> About this task: Find out how many lines of the listing below include "pixels" and report only that number.

> Data supplied:
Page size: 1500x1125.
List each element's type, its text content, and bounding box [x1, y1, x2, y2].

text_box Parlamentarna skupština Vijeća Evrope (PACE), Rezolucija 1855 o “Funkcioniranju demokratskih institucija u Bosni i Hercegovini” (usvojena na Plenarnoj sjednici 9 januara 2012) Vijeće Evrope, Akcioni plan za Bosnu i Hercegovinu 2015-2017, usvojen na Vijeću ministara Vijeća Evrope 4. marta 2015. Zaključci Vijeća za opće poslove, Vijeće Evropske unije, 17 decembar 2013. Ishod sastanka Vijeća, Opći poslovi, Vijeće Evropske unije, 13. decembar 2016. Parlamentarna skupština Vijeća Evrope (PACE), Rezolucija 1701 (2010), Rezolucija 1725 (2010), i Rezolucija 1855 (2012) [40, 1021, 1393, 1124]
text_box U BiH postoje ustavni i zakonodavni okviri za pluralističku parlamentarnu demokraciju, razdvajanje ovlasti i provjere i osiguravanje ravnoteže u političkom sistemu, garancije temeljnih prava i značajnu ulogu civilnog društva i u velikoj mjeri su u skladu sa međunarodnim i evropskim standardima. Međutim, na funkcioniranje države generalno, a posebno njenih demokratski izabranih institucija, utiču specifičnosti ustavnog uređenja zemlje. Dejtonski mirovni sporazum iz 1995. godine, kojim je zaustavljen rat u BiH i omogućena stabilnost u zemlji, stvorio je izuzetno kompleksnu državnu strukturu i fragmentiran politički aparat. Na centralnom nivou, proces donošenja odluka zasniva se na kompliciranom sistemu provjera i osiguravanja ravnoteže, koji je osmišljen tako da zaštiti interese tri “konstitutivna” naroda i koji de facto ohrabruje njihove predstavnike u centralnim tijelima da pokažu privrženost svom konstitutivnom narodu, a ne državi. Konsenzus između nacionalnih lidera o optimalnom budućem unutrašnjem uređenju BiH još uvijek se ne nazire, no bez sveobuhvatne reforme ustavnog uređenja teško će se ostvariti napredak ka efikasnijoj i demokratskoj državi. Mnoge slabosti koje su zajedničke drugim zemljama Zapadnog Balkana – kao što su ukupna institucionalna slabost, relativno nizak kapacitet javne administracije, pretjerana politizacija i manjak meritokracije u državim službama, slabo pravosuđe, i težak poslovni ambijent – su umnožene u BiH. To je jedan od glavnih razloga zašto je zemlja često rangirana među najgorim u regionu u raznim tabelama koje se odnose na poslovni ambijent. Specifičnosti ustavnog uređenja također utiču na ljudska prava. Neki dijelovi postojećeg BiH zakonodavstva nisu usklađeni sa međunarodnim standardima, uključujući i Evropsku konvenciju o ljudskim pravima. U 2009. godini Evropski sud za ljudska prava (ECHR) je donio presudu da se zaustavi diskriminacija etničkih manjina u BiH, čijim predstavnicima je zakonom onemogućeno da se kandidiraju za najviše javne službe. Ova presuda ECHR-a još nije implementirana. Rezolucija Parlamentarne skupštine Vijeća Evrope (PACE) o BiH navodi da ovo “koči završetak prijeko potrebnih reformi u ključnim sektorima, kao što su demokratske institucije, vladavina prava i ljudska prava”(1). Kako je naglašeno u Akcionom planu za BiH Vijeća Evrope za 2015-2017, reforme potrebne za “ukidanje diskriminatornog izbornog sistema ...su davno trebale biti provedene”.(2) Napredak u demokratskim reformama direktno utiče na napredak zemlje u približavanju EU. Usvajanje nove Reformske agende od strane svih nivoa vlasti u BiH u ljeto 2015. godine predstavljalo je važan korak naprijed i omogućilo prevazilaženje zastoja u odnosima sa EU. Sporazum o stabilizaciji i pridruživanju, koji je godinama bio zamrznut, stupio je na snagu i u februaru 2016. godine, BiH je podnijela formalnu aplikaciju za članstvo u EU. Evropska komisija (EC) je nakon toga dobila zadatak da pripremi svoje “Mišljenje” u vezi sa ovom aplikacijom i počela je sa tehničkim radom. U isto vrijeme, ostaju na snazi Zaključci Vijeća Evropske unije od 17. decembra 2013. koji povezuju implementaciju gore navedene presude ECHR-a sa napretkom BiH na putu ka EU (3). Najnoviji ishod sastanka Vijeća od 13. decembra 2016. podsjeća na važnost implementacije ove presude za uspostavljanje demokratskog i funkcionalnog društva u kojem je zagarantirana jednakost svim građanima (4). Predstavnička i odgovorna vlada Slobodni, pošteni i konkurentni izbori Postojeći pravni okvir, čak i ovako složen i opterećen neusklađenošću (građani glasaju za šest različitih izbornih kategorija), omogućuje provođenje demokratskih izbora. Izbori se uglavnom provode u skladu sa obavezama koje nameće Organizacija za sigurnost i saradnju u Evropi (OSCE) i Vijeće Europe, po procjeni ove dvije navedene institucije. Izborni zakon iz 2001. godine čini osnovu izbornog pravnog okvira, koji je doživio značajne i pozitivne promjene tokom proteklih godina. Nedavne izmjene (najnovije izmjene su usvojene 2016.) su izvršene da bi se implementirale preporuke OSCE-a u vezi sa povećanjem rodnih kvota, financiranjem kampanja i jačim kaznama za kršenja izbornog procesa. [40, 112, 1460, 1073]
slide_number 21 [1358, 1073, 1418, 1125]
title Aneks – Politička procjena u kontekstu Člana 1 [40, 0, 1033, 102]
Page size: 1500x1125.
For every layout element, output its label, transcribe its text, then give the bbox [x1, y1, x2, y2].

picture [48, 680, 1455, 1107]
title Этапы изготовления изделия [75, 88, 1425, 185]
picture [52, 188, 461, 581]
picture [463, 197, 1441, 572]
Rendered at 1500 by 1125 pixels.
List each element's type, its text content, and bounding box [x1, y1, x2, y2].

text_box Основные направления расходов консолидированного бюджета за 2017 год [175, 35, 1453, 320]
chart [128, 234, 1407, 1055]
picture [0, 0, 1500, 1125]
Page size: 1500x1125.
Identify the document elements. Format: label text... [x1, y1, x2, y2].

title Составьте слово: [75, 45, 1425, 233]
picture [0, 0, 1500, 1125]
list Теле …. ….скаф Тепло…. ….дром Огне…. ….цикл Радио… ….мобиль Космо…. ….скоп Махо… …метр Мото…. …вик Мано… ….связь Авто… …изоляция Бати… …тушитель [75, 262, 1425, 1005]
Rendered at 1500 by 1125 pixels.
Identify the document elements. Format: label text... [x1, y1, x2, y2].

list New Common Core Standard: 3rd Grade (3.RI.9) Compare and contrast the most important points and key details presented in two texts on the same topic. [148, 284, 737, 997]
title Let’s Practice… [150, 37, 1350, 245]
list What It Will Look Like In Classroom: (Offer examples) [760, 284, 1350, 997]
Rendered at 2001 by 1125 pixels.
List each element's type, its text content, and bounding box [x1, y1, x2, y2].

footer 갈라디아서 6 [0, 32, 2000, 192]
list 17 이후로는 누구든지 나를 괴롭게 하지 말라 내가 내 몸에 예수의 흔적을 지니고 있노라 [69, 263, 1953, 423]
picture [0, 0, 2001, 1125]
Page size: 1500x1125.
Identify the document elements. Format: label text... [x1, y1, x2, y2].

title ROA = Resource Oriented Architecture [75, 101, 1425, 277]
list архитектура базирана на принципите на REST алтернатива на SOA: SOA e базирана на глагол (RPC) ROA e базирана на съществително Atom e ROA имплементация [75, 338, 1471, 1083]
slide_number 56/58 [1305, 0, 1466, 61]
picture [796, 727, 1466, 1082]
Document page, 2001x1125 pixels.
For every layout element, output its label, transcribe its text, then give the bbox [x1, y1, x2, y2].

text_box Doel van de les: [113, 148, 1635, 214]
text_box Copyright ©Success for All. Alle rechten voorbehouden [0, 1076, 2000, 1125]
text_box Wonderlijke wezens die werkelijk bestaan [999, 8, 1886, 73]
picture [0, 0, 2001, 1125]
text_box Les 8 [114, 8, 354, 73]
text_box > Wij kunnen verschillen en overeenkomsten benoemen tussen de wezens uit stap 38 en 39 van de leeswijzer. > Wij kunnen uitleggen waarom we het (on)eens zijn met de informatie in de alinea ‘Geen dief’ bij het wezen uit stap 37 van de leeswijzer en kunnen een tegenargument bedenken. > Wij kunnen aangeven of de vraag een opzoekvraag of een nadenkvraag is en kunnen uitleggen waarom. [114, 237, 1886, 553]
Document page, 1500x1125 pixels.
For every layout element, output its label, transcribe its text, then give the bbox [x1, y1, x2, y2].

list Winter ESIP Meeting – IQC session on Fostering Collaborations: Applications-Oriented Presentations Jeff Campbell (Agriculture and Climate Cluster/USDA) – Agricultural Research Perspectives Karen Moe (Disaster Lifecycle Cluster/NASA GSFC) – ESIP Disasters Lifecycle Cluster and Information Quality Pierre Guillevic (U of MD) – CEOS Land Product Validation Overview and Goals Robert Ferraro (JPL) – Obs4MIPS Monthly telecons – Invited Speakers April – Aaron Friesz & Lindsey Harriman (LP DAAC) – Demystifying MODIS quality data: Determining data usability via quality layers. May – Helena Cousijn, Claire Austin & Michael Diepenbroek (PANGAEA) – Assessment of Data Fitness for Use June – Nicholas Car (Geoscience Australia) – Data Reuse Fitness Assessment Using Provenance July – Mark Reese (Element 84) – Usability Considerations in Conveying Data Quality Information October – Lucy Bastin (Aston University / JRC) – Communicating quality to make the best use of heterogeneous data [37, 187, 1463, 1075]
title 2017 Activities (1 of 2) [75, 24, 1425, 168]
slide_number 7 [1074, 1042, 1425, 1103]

> Task response: 5